La palabra del Papa Francisco acaricia y desgarra a la vez. Es la palabra de un padre, pero casi más la de una madre: acaricia cuando agrupa a sus hijos, desgarra cuando los protege de los peligros que les circundan. Hace de madre -perfil mariano de la Iglesia y de la humanidad- cuando en lugar de escribir una carta pastoral sobre el drama de la emigración forzosa en Europa, como si estuviera dando un puñetazo en la mesa, dice “¡Esto es una vergüenza!”. Y el mundo lo recibe como si lo dice un padre, pero casi más como si fuera una madre: sus ojos humeantes lo delatan. Pero además, su palabra gana aún más enteros desde el punto de vista mediático por tres razones más:

  • Es una palabra directa. Es espontánea, libre de papeles. Le bastan quince minutos para hablar a doscientas mil personas reunidas en el Día de las Familias del Año de la Fe. Sin papeles, y apoyando su mano derecha en la cabeza de un niño.

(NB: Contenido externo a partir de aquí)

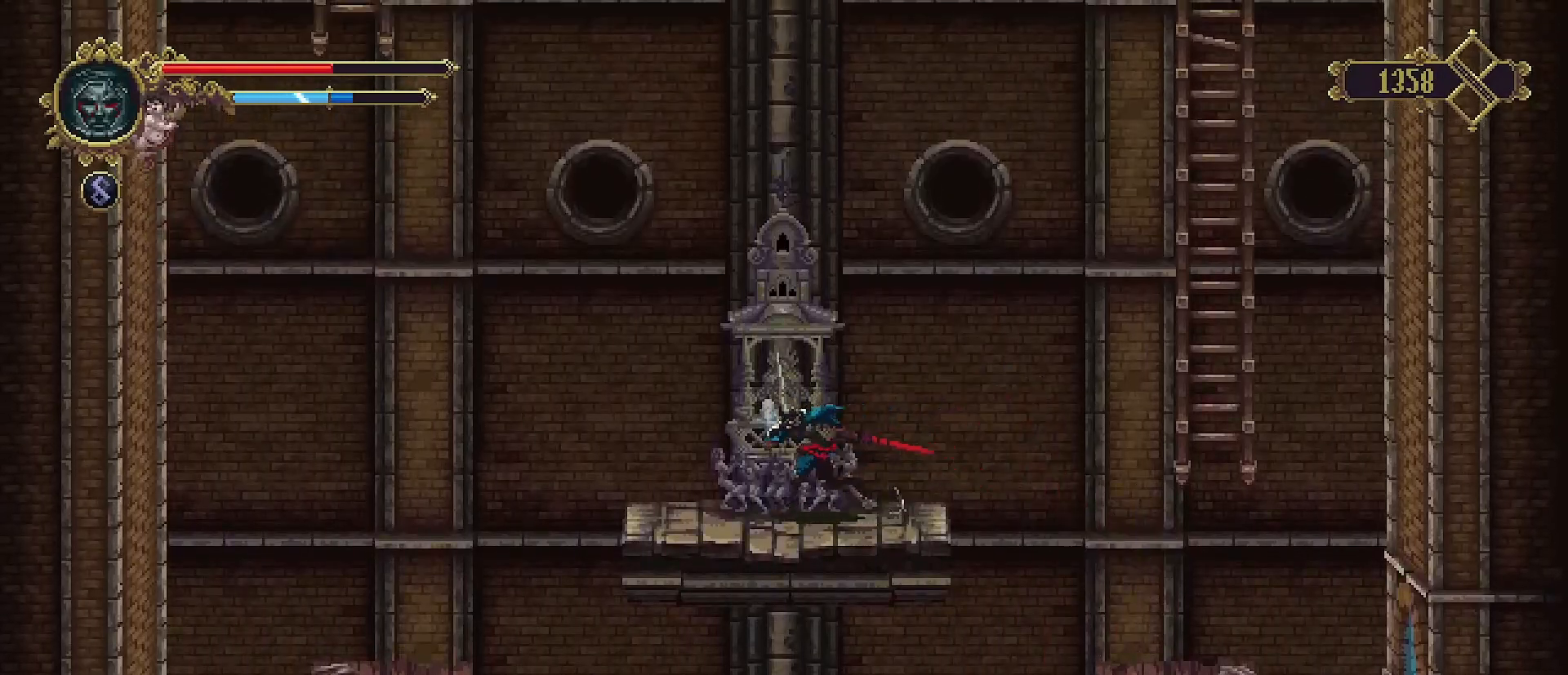
{"buttons": [], "left_stick": "center", "right_stick": "center", "events": [[67, "TRIANGLE", "down"], [133, "TRIANGLE", "up"], [133, "left_stick", "center"]]}
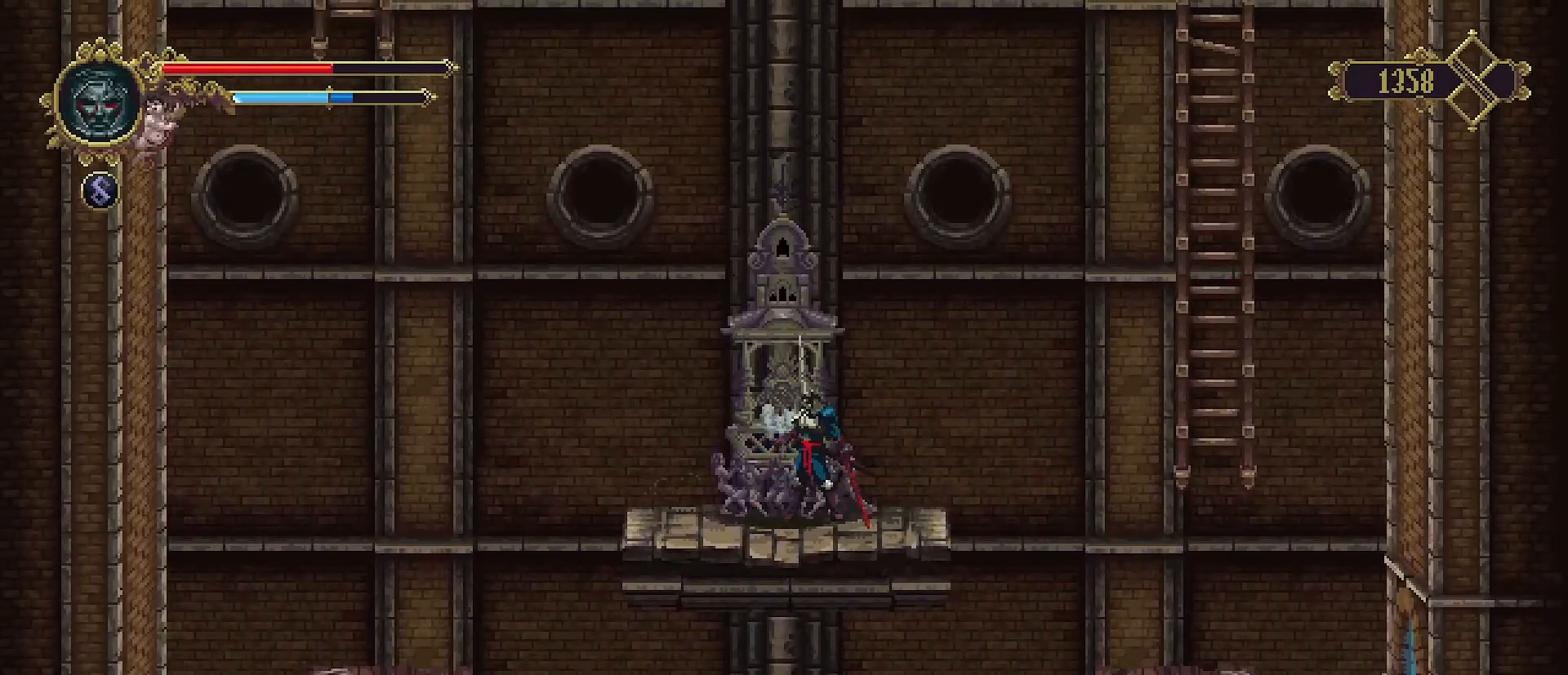
{"buttons": [], "left_stick": "center", "right_stick": "center", "events": []}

Les dice a las familias que todos sabemos que a veces en casa los platos vuelan, y que se quedasen con tres palabras grabadas en el corazón: respeto, perdón y gracias.
  • Es una palabra clara y concisa, azoriniana. Construida frase a frase -sujeto, verbo, y complemento-, sin oraciones de relativo, sin titubeos, sin engolamientos, sin poses. Y frase a frase construye una disertación breve. Y lo hace con un lenguaje llano, el que todo el mundo entiende.
  • Es una palabra sugestiva. San Juan Pablo II daba titulares para los diarios de gran tirada; Benedicto XVI los daba incluso para revistas más selectivas y sesudas; Francisco da titulares para todos. Sus titulares los publican hasta en el “Diez Minutos”.

2/ “Píldoras del alma”: expresión de una Iglesia en salida.

No es difícil averiguar las claves teológicas y pastorales de esta impronta que deviene en capacidad mediática en el magisterio del Papa en este tiempo, pero nos bastaría con acudir a un texto poco conocido, y sin duda alguna fundamental, para entender la novedad de este pontificado en su conjunto, y su impronta en el nuevo modo de expresarse del Papa y de la Iglesia ante el mundo en particular.

Se trata de un folio con unas pocas notas que el Cardenal Jorge Mario Bergoglio escribió a mano y utilizo en las reuniones de las Congregaciones Generales antes del Conclave. Gracias al Cardenal de la Habana, que le pidió esa cuartilla con notas, hoy sabemos cual era el diagnóstico y el tratamiento de la Iglesia según Bergoglio. Dicen que la lectura de esas notas dejo atónito al colegio cardenalicio, que tomó conciencia de por donde iban los tiros de la responsabilidad ante Dios y ante la historia que tenían en aquel momento, y que entrevieron que donde hay una luz no sólo no hay que apagarla, sino ponerla sobre el candil para que alumbre toda la casa.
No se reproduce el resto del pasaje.